This story was first published in digitalhealth.net

A new report has found that there is a worrying divide in good dental health between northern and southern England, with children in deprived areas more likely to have rotten teeth.
Root causes: quality and inequality in dental health, published by the Nuffield Trust and the Health Foundation, revealed that dental health is generally better in the south and east of England and poorer in the north of England.
For example, children from Blackburn were four times more likely to have missing, decayed or filled teeth than children in South Gloucestershire in 2015: just 44 per cent of children in Blackburn were free from decay compared with 86 per cent in South Gloucestershire. Furthermore, hospitalisation for tooth extractions in the under 10s was five times higher in Yorkshire than in the East of England in 2015/16.

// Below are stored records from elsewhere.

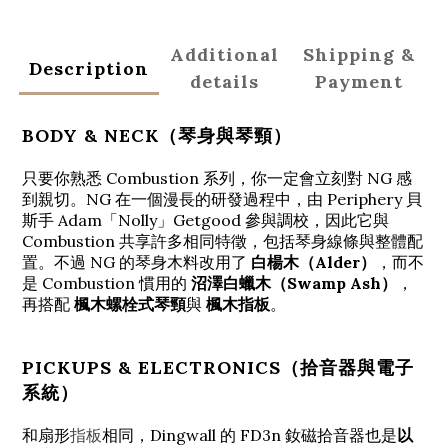
Additional
Shipping &
Description
details
Payment
BODY & NECK（琴身與琴頸）
只要你熟悉 Combustion 系列，你一定會立刻對 NG 感
到親切。NG 在一個漫長的研發過程中，由 Periphery 貝
斯手 Adam「Nolly」Getgood 參與調校，因此它與
Combustion 共享許多相同特徵，包括琴身線條與整體配
置。不過 NG 的琴身木料改用了
白楊木（Alder）
，而不
是 Combustion 慣用的
沼澤白蠟木（Swamp Ash）
，
再搭配
楓木螺栓式琴頸
與
楓木指板
。
PICKUPS & ELECTRONICS（拾音器與電子
系統）
和扇形
相同，Dingwall 的 FD3n 釹磁拾音器也是
以
指板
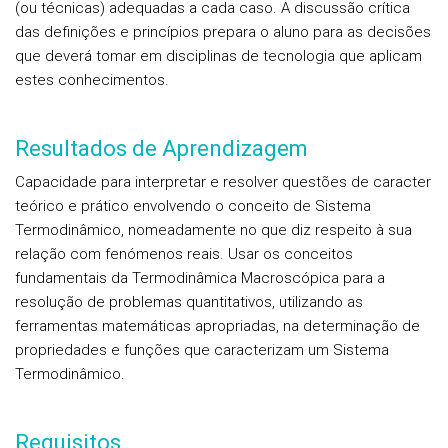
(ou técnicas) adequadas a cada caso. A discussão crítica
das definições e princípios prepara o aluno para as decisões
que deverá tomar em disciplinas de tecnologia que aplicam
estes conhecimentos.
Resultados de Aprendizagem
Capacidade para interpretar e resolver questões de caracter
teórico e prático envolvendo o conceito de Sistema
Termodinâmico, nomeadamente no que diz respeito à sua
relação com fenómenos reais. Usar os conceitos
fundamentais da Termodinâmica Macroscópica para a
resolução de problemas quantitativos, utilizando as
ferramentas matemáticas apropriadas, na determinação de
propriedades e funções que caracterizam um Sistema
Termodinâmico.
Requisitos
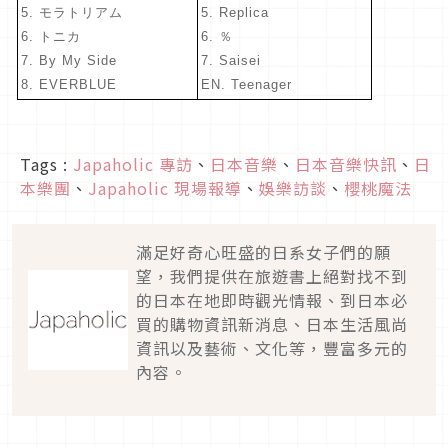
5. モラトリアム
5. Replica
6. トニカ
6. ％
7. By My Side
7. Saisei
8. EVERBLUE
EN. Teenager
Tags :
Japaholic 專訪
、
日本音樂
、
日本音樂快訊
、
日
本樂團
、
Japaholic 現場報導
、
娛樂訪談
、
櫻桃魔法
滿足好奇心旺盛的日系女子們的願
望，我們提供在旅遊書上絕對找不到
的日本在地即時觀光情報、到日本必
買的購物資訊新消息、日本生活風尚
資訊以及藝術、文化等，豐富多元的
內容。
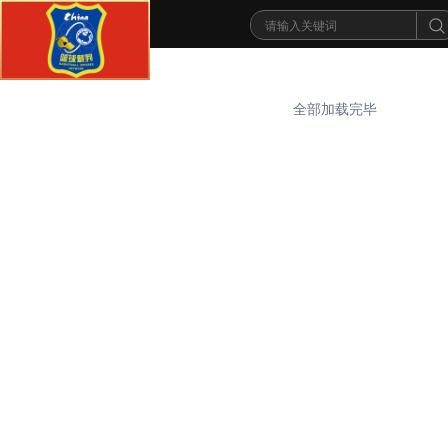
全部加载完毕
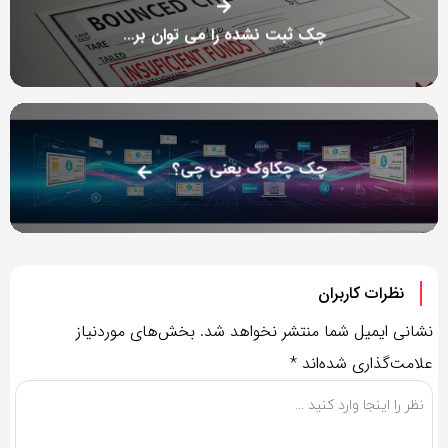
چک ثبت نشده را می توان برگشت زد؟
چک چکاوک یعنی چی؟
نظرات کاربران
نشانی ایمیل شما منتشر نخواهد شد.
بخش‌های موردنیاز
علامت‌گذاری شده‌اند
*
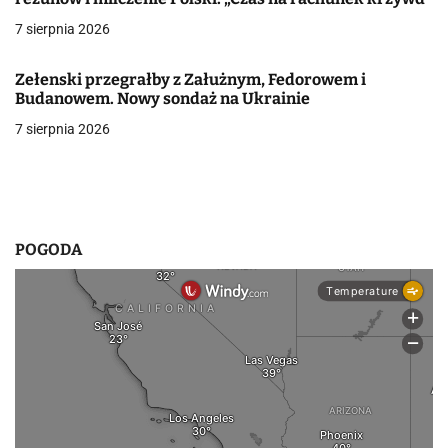
w
7 sierpnia 2026
p
i
Zełenski przegrałby z Załużnym, Fedorowem i
Budanowem. Nowy sondaż na Ukrainie
s
7 sierpnia 2026
u
POGODA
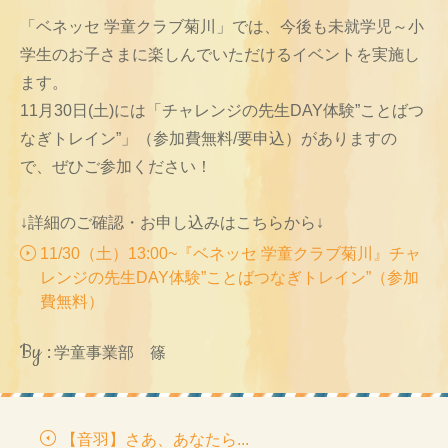
「ベネッセ 学童クラブ菊川」では、今後も未就学児～小
学生のお子さまに楽しんでいただけるイベントを実施し
ます。
11月30日(土)には「チャレンジの先生DAY体験”ことばつ
なぎトレイン”」（参加費無料/要申込）がありますの
で、ぜひご参加ください！
↓詳細のご確認・お申し込みはこちらから↓
11/30（土）13:00~『ベネッセ 学童クラブ菊川』チャ
レンジの先生DAY体験”ことばつなぎトレイン”（参加
費無料）
By :
学童事業部 篠
【音羽】さあ、あなたら...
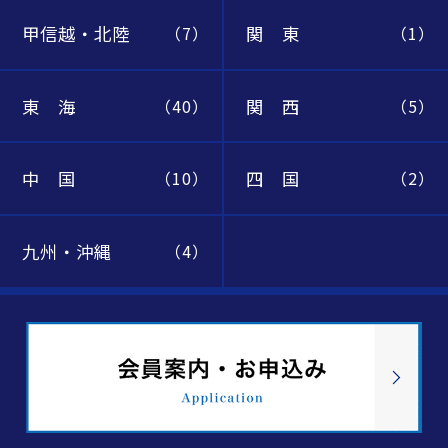
甲信越・北陸
関 東
（7）
（1）
東 海
関 西
（40）
（5）
中 国
四 国
（10）
（2）
九州・沖縄
（4）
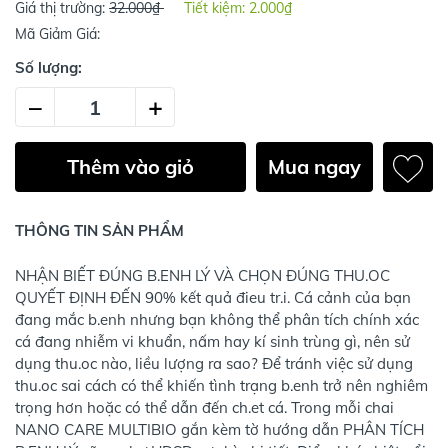
Giá thị trường:
32.000₫
Tiết kiệm:
2.000₫
Mã Giảm Giá:
Số lượng:
–
+
Thêm vào giỏ
Mua ngay
THÔNG TIN SẢN PHẨM
NHẬN BIẾT ĐÚNG B.ENH LÝ VÀ CHỌN ĐÚNG THU.OC
QUYẾT ĐỊNH ĐẾN 90% kết quả đieu tr.i. Cá cảnh của bạn
đang mắc b.enh nhưng bạn không thể phân tích chính xác
cá đang nhiễm vi khuẩn, nấm hay kí sinh trùng gì, nên sử
dụng thu.oc nào, liều lượng ra sao? Để tránh việc sử dụng
thu.oc sai cách có thể khiến tình trạng b.enh trở nên nghiêm
trọng hơn hoặc có thể dẫn đến ch.et cá. Trong mỗi chai
NANO CARE MULTIBIO gắn kèm tờ hướng dẫn PHÂN TÍCH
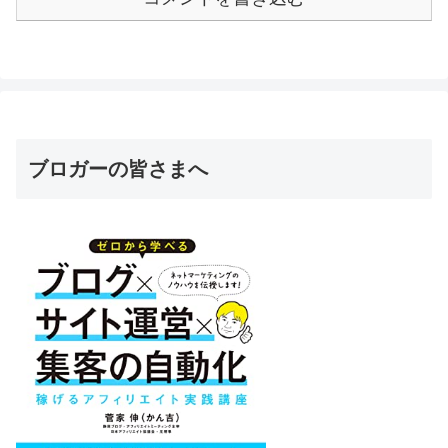
ブロガーの皆さまへ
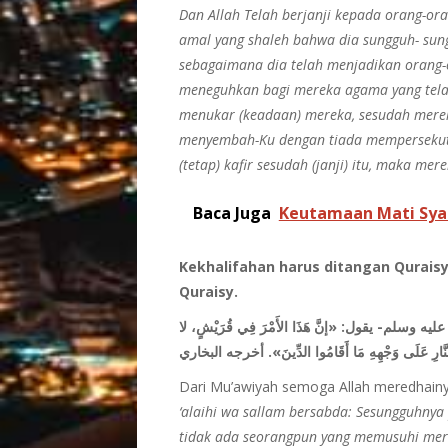
Dan Allah Telah berjanji kepada orang-o
amal yang shaleh bahwa dia sungguh- su
sebagaimana dia telah menjadikan orang-
meneguhkan bagi mereka agama yang telah
menukar (keadaan) mereka, sesudah mere
menyembah-Ku dengan tiada mempersekut
(tetap) kafir sesudah (janji) itu, maka mer
Baca Juga
Keutamaan Mati Syahi
Kekhalifahan harus ditangan Qurais
Quraisy.
عليه وسلم- يقول
: «إنَّ هَذَا الأَمْرَ فِي قُرَيْشٍ، لا
Dari Mu’awiyah semoga Allah meredhainy
‘alaihi wa sallam bersabda: Sesungguhnya 
tidak ada seorangpun yang memusuhi mer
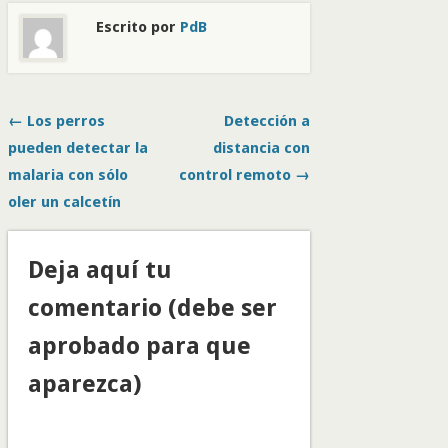
Escrito por
PdB
← Los perros
Detección a
pueden detectar la
distancia con
malaria con sólo
control remoto →
oler un calcetín
Deja aquí tu
comentario (debe ser
aprobado para que
aparezca)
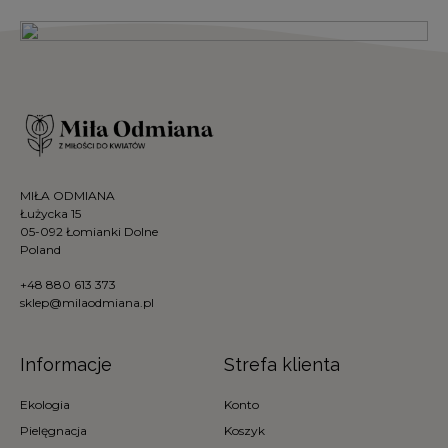
MIŁA ODMIANA
Łużycka 15
05-092 Łomianki Dolne
Poland
+48 880 613 373
sklep@milaodmiana.pl
Informacje
Strefa klienta
Ekologia
Konto
Pielęgnacja
Koszyk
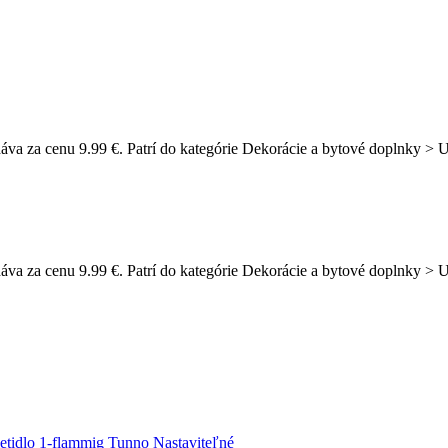
áva za cenu 9.99 €. Patrí do kategórie Dekorácie a bytové doplnky > 
áva za cenu 9.99 €. Patrí do kategórie Dekorácie a bytové doplnky > 
etidlo 1-flammig Tunno Nastaviteľné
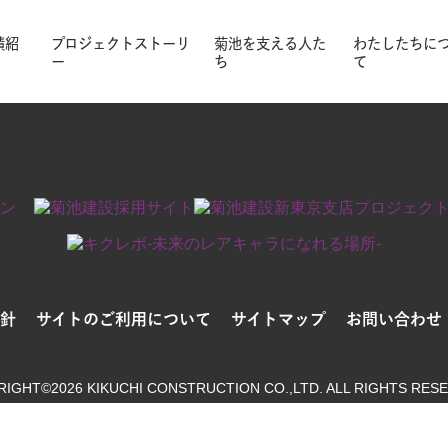
いただくか、検索窓をご利用ください。
績紹
プロジェクトストーリ
菊池を支える人た
わたしたちに
ー
ち
て
針
サイトのご利用について
サイトマップ
お問い合わせ
RIGHT©2026 KIKUCHI CONSTRUCTION
CO.,LTD. ALL RIGHTS RES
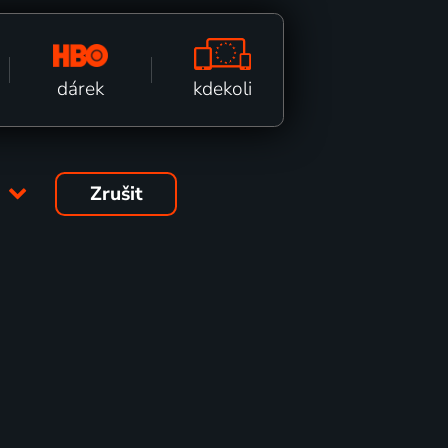
kdekoli
dárek
4
Zrušit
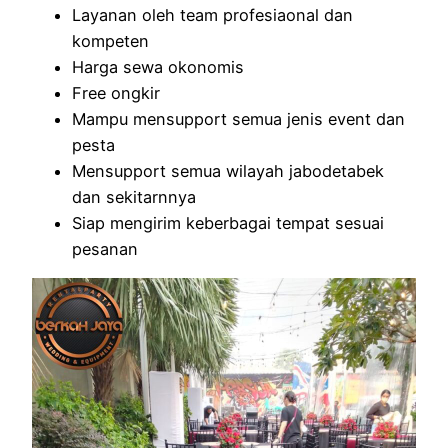
Layanan oleh team profesiaonal dan
kompeten
Harga sewa okonomis
Free ongkir
Mampu mensupport semua jenis event dan
pesta
Mensupport semua wilayah jabodetabek
dan sekitarnnya
Siap mengirim keberbagai tempat sesuai
pesanan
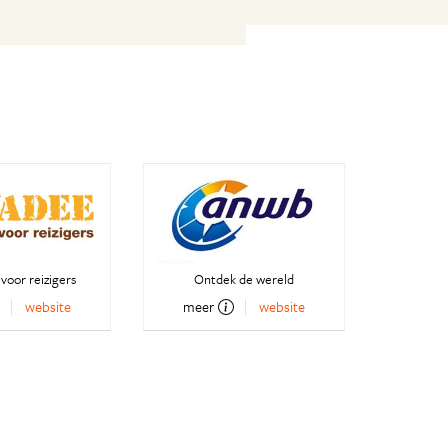
voor reizigers
Ontdek de wereld
website
meer
website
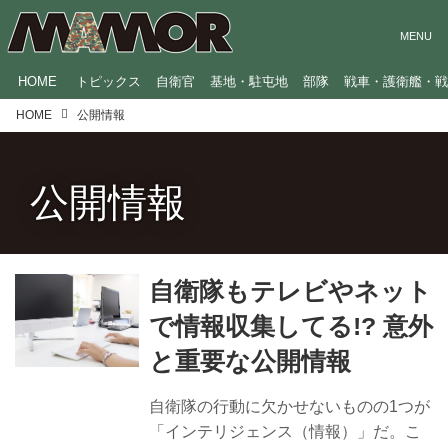
HOME
トピックス
自衛官
基地・駐屯地
部隊
戦車・護衛艦・
HOME
公開情報
公開情報
自衛隊もテレビやネット
で情報収集してる!? 意外
と重要な公開情報
自衛隊の行動に欠かせないものの1つが
「インテリジェンス（情報）」だ。こ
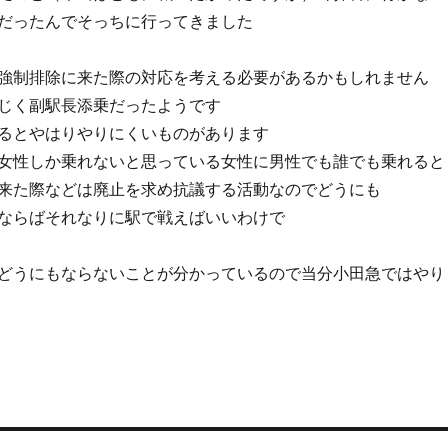
だったんでそっちに行ってきました
強制排除に来た際の対応を考える必要があるかもしれません
じく副駅長添乗だったようです
るとやはりやりにくいものがあります
女性しか乗れないと思っている女性に男性でも誰でも乗れると
来た際などは廃止を求め抗議する活動なのでどうにも
ならばそれなりに駅で戦えばいいわけで
どうにもならないことが分かっているので当分小田急ではやり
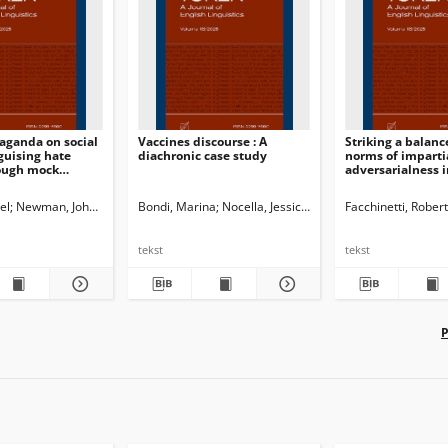
aganda on social
Vaccines discourse : A
Striking a balan
guising hate
diachronic case study
norms of imparti
ough mock
adversarialness 
interviews
el
Newman, John G. Ed.
Dossena, Marina. Ed.
Bondi, Marina
Nocella, Jessica Jane
Samson, Christina. Guest Ed.
Paganelli, Roberto
Facchinetti, Rober
Cec
tekst
tekst
P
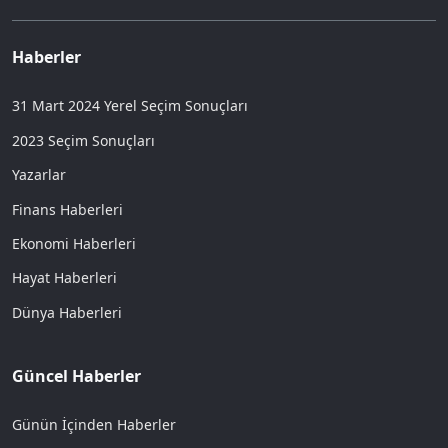
Haberler
31 Mart 2024 Yerel Seçim Sonuçları
2023 Seçim Sonuçları
Yazarlar
Finans Haberleri
Ekonomi Haberleri
Hayat Haberleri
Dünya Haberleri
Güncel Haberler
Günün İçinden Haberler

In addition to the regional divide, the report highlights a consistent gap between the dental health of the rich and poor, with deprived groups more likely to require hospital treatment and parents of children eligible for free school meals finding it harder to access a dentist.
Professor John Appleby, chief economist at the Nuffield Trust, said: “As a nation our dental health is improving, but it is shocking that your income or where you live can still determine your dental health, how likely you are to be hospitalised with dental problems and how easily you can access the dental treatment you need.
“We know that poor oral health is linked to other health problems, like obesity, alcohol consumption and smoking. So it makes sense to involve dentists more in plans across the NHS to address these problems. But unless more efforts are made to tackle the inequalities we identify and embed prevention of ill health across dentistry, the progress made over the past few decades in improving the nation’s oral health could stall.”